On the face of it, statistics suggest that Wales could be the new hotspot for coronavirus infections. But how reliable are the figures?
The latest data suggests that Wales does have more Covid-19 cases per capita than any other country in the UK.
For every 100,000 people, there were more than 373 positive test results. That compares to 248.5 in neighbouring England.
Looking at local authorities in England and Wales, the five places with the highest rates are all in south Wales: Rhondda Cynon Taf, Merthyr Tydfil, Newport, Cardiff and Swansea.
Other parts of south Wales are also high on the list, such as Blaenau Gwent and the Vale of Glamorgan.
But how much can we read into this? It’s difficult to know for sure – because of gaps in the data published by the UK government.
How much testing?
The big question is how much testing is being done locally. If one area has done twice as many tests as another, you’d expect it to have more positive results. Likewise, some areas may be doing more contact tracing than others – tracking down and testing people who have been in contact with known cases.
This might cause the number of positive test results to be raised above what you would otherwise expect.
So, in order to compare the data fairly, we need to build up as much detail about testing in each area.
In Wales, this data is published for each local authority. For instance, we know that roughly 1.7% of local people have been tested in Rhondda Cynon Taf – compared to just 0.7% in Powys.
However, similar figures are not published in England. We know that 1,593,902 people have been tested across the whole of the UK, as of 14 May, which works out at around 2.4% of the total population. But we can’t break this down by every council area.
Death statistics may paint a more accurate picture of what has happened – because they are not affected by the number of tests being done.

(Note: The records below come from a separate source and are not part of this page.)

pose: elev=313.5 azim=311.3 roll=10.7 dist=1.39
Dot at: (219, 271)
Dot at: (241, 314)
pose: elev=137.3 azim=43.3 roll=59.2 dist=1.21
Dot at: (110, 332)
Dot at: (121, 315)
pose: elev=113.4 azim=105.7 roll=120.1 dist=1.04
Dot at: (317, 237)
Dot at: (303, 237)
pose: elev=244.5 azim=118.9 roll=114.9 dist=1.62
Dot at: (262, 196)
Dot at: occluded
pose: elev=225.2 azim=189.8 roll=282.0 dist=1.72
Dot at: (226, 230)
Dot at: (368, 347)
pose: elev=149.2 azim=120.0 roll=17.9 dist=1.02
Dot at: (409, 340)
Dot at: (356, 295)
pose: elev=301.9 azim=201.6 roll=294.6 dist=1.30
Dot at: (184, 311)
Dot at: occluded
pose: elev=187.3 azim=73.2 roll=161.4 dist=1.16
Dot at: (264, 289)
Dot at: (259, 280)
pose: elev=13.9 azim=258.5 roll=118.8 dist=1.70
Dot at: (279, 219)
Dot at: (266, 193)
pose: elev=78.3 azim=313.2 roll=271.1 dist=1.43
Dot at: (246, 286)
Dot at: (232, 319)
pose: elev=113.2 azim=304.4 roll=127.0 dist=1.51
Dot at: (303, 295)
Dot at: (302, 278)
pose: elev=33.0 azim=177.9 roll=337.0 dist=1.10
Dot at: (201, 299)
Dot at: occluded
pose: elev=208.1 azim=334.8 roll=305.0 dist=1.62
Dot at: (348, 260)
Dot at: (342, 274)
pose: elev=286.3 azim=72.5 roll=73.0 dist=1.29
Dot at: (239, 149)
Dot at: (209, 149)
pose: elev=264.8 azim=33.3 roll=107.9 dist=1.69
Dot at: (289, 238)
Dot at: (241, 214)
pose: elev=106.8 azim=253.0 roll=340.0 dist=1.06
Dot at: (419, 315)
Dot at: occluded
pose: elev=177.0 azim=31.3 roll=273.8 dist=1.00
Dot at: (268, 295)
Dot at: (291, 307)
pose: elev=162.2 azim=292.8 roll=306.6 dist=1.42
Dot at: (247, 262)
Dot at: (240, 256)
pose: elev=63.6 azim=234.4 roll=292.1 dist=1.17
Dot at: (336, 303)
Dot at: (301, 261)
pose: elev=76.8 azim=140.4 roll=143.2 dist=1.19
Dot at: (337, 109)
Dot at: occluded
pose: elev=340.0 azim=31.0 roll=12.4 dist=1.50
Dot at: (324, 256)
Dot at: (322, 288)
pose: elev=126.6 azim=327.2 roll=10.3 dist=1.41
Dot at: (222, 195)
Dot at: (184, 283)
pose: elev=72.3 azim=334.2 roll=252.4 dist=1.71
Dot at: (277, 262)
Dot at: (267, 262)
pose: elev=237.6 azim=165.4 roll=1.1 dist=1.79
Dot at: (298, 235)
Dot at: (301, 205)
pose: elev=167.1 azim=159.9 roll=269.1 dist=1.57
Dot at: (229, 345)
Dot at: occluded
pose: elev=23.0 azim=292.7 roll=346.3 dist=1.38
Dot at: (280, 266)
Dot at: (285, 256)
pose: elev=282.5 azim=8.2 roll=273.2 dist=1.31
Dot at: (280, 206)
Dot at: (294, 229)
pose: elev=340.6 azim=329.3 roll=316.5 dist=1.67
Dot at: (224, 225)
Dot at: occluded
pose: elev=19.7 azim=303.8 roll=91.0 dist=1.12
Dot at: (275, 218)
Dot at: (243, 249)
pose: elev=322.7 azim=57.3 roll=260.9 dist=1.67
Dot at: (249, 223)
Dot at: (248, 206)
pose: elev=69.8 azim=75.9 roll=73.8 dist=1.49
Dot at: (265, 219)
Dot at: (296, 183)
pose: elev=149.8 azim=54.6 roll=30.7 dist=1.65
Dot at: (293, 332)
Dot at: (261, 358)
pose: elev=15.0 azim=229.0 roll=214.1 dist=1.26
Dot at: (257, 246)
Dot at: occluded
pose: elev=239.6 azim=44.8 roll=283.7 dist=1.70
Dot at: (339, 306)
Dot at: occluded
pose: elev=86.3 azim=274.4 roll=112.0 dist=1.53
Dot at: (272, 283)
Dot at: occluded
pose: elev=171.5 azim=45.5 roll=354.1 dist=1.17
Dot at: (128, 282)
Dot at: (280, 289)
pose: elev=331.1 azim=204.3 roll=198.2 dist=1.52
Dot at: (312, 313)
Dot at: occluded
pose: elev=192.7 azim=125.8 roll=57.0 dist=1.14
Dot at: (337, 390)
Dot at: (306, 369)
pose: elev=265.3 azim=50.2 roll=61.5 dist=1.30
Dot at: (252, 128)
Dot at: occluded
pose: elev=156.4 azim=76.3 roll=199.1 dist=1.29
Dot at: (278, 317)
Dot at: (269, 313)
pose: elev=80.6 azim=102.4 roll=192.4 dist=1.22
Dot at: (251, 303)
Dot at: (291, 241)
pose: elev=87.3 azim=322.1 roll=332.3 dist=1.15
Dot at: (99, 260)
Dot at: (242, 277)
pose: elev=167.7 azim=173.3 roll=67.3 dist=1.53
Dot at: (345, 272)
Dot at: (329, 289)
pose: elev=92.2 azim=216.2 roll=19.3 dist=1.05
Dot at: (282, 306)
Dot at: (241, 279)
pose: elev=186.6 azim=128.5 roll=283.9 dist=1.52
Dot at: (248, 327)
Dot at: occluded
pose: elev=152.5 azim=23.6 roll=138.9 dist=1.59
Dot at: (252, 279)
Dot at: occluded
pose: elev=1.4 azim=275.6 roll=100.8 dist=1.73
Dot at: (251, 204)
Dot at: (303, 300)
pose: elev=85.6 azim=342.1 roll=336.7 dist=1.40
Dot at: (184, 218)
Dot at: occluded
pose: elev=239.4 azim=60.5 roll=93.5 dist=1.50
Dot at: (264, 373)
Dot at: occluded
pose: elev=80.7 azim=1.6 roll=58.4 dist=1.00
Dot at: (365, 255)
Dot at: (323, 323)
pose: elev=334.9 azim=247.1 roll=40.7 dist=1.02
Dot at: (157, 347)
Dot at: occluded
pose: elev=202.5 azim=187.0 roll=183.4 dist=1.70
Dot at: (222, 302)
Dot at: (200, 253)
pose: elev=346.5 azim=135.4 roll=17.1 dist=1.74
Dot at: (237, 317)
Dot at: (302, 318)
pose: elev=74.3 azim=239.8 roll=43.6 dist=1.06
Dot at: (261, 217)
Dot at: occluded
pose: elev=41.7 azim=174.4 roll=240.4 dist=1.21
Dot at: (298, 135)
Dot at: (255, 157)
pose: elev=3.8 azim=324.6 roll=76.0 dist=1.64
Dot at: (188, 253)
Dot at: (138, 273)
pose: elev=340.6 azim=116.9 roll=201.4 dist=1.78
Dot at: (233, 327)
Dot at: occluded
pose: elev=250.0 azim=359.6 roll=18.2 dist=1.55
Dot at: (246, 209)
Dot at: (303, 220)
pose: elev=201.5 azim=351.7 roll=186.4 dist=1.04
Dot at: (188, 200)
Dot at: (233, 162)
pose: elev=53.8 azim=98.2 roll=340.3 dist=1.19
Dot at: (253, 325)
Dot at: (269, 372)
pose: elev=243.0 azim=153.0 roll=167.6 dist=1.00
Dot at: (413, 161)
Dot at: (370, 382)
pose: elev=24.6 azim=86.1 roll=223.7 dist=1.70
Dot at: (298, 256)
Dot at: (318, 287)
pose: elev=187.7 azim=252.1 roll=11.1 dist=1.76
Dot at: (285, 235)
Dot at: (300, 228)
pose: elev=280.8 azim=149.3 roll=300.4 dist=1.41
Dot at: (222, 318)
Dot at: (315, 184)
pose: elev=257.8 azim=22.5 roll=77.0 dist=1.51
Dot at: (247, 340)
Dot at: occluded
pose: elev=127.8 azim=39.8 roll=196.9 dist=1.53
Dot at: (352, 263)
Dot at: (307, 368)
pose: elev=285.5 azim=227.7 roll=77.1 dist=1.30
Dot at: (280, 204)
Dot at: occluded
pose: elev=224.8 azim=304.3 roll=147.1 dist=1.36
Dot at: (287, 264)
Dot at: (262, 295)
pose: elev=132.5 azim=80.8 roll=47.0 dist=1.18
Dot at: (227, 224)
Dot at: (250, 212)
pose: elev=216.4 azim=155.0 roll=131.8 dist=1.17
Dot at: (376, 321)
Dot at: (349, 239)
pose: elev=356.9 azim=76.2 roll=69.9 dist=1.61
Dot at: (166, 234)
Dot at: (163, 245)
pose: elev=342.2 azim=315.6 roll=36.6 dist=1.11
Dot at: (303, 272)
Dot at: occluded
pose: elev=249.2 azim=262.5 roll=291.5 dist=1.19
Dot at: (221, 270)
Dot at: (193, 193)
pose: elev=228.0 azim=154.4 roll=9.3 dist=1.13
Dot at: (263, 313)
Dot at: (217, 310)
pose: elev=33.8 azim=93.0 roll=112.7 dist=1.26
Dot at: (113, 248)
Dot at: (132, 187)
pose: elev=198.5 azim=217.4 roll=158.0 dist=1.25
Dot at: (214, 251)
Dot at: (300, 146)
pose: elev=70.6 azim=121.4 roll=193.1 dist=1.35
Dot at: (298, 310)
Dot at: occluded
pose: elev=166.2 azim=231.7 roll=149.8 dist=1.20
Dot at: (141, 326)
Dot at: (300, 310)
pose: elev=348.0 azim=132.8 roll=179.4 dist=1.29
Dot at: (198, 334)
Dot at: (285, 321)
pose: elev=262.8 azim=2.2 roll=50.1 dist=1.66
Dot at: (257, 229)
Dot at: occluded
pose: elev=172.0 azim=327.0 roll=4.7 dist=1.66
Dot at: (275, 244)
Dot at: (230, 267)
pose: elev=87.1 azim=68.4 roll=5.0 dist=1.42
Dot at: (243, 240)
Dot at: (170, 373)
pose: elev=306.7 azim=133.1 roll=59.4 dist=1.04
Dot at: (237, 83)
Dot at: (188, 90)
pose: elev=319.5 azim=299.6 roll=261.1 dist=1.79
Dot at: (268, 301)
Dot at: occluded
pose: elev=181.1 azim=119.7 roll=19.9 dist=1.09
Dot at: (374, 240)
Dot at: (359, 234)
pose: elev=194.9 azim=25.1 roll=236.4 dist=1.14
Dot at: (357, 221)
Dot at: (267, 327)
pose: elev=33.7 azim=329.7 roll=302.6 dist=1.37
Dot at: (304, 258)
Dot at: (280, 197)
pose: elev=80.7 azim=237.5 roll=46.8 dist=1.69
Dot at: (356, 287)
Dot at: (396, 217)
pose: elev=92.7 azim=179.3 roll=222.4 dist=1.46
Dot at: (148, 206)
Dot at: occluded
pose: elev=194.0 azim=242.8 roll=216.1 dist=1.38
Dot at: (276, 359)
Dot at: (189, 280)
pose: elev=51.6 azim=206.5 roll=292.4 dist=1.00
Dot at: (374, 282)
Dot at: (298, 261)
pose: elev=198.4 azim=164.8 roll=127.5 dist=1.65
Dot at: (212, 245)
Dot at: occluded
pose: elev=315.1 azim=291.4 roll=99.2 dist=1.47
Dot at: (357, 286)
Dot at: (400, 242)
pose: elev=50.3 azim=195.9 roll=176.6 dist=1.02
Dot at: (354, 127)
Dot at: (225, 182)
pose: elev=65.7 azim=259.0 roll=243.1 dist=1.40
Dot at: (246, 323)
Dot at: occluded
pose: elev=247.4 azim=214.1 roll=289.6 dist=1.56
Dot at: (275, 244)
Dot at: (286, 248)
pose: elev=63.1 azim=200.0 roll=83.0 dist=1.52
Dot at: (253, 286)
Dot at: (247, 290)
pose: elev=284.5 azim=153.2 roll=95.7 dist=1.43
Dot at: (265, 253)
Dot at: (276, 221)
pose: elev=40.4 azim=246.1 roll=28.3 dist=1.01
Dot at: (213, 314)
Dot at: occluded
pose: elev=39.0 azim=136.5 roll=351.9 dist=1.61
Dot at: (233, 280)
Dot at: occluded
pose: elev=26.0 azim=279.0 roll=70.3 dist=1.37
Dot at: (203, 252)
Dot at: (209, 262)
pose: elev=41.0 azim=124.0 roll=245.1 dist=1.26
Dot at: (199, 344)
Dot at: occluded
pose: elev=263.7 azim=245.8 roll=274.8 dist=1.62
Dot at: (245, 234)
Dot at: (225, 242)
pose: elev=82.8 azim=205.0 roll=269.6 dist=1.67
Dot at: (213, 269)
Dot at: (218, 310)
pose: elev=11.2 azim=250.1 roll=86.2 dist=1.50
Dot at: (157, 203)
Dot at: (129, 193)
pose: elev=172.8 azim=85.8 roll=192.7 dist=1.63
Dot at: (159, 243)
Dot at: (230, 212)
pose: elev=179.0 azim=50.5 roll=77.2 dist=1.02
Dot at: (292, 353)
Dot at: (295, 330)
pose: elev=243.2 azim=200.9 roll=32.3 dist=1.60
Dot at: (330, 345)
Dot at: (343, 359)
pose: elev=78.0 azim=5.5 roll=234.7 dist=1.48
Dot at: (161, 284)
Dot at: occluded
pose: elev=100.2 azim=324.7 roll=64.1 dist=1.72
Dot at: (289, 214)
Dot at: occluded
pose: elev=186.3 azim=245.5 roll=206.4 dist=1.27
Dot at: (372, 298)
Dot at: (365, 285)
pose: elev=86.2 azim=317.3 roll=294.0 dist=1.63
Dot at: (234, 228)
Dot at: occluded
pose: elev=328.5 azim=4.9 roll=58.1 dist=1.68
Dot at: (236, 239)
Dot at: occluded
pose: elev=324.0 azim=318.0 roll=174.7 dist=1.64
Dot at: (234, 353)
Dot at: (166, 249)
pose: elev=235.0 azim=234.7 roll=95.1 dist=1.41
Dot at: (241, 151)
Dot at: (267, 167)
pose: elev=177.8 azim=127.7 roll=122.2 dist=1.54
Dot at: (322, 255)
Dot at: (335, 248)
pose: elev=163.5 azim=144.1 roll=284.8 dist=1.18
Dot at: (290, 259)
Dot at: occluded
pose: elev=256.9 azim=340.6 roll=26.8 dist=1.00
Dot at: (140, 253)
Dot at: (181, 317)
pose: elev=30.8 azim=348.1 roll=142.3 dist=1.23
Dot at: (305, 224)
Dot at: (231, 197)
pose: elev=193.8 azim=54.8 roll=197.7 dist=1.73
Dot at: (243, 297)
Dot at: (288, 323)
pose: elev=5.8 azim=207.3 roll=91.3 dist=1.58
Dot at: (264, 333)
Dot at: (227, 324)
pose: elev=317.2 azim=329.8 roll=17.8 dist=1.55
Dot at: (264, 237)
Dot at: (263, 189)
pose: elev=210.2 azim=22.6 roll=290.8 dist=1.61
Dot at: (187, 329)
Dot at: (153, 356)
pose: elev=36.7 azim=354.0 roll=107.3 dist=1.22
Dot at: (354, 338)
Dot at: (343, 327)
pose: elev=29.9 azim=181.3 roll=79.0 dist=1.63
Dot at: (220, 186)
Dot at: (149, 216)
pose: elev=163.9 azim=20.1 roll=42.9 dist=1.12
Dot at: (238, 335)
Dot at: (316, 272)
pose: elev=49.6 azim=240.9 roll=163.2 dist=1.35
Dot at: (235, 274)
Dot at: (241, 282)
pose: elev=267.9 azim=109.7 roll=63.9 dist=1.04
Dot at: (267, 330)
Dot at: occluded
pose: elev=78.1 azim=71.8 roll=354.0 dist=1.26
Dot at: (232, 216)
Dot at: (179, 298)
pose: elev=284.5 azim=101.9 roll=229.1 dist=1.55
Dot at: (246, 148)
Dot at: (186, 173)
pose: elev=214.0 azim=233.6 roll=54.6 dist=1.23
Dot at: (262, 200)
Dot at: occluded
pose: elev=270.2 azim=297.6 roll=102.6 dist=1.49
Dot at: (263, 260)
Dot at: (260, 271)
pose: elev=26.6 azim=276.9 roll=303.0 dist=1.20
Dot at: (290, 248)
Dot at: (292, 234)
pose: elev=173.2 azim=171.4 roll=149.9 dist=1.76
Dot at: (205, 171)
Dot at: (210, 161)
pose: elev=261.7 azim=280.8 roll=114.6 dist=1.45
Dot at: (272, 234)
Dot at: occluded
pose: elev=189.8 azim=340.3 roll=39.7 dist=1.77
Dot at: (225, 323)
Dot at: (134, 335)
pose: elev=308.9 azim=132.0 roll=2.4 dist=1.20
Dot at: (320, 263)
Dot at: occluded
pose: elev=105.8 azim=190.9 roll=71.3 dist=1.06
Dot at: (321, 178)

However, there is a time-lag with these figures, because there could be several weeks between someone catching the virus and then dying.
In other words, death statistics may not tell us about the current spread of the virus – but they might help us spot previous flare-ups.
Various media reports have emerged since March, saying that south Wales is an infection hotspot. So the question is: was this followed by a spike in the number of coronavirus deaths?
According to figures from the UK Department of Health, there have been 1,154 recorded Covid-19 deaths in Wales since the pandemic began. That compares to 29,637 deaths in England.
When adjusted to population size, this works out at around 36.6 deaths per 100,000 people in Wales. But the proportion is actually higher in England – at 52.7 deaths per 100,000 people.
In other words, concerns over previous flare-ups in Wales do not appear to be reflected in subsequent death statistics. This suggests there could be alternative reasons why positive test results are particularly high in the area.
Public Health Wales agreed that a range of different factors may be influencing the numbers – creating the impression that there is an infection hotspot. Instead, the organisation suggested the high local rates can be partly explained by the way testing has been carried out in the area.
A spokesperson said: “In Wales, we have been testing healthcare workers since 18 March, and other key workers since 6 April. Although it is impossible to say for sure, it is reasonable to assume that the increased identification of cases, and the lower case mortality rate in this analysis, is linked with our approach to testing in Wales.”
The issue has also been addressed by the Welsh First Minister, Mark Drakeford. Speaking in March he said that an apparent surge of infections within the Aneurin Bevan University Health Board (covering a large area of south Wales) could be partly explained “because we’ve tested more people than elsewhere”.
Reports also say that the Aneurin Bevan trust was the first in Wales to start testing its staff for coronavirus.
Mr Drakeford gave another “note of caution” about the statistics on Monday, saying: “[The statistics] rely on testing – and testing regimes are different in different places. So they may not be telling us everything we need to know.”
But he added: “If you are older and sicker and poorer then you are more vulnerable to the disease than you are if you don’t share those characteristics. And Wales has a population that is older and sicker and poorer than the United Kingdom as a whole. So you are seeing some reflection of that in these figures as well.”
Clearly, there is a lot more to these figures than first meets the eye. It is very difficult to make definitive conclusions.
However, based on the death statistics – and the knowledge that testing may have been carried out differently in south Wales – it seems likely that previous claims of a major flare-up in south Wales can be largely accounted for by local differences in testing.
Of course, this does not rule out a real flare-up of cases now or in the future in Wales.
Because full testing data is not published in England, it’s impossible to identify local hotspots across the wider UK in a meaningful way. Instead, we will have to wait several weeks for death statistics that will reflect how the disease is spreading at the moment.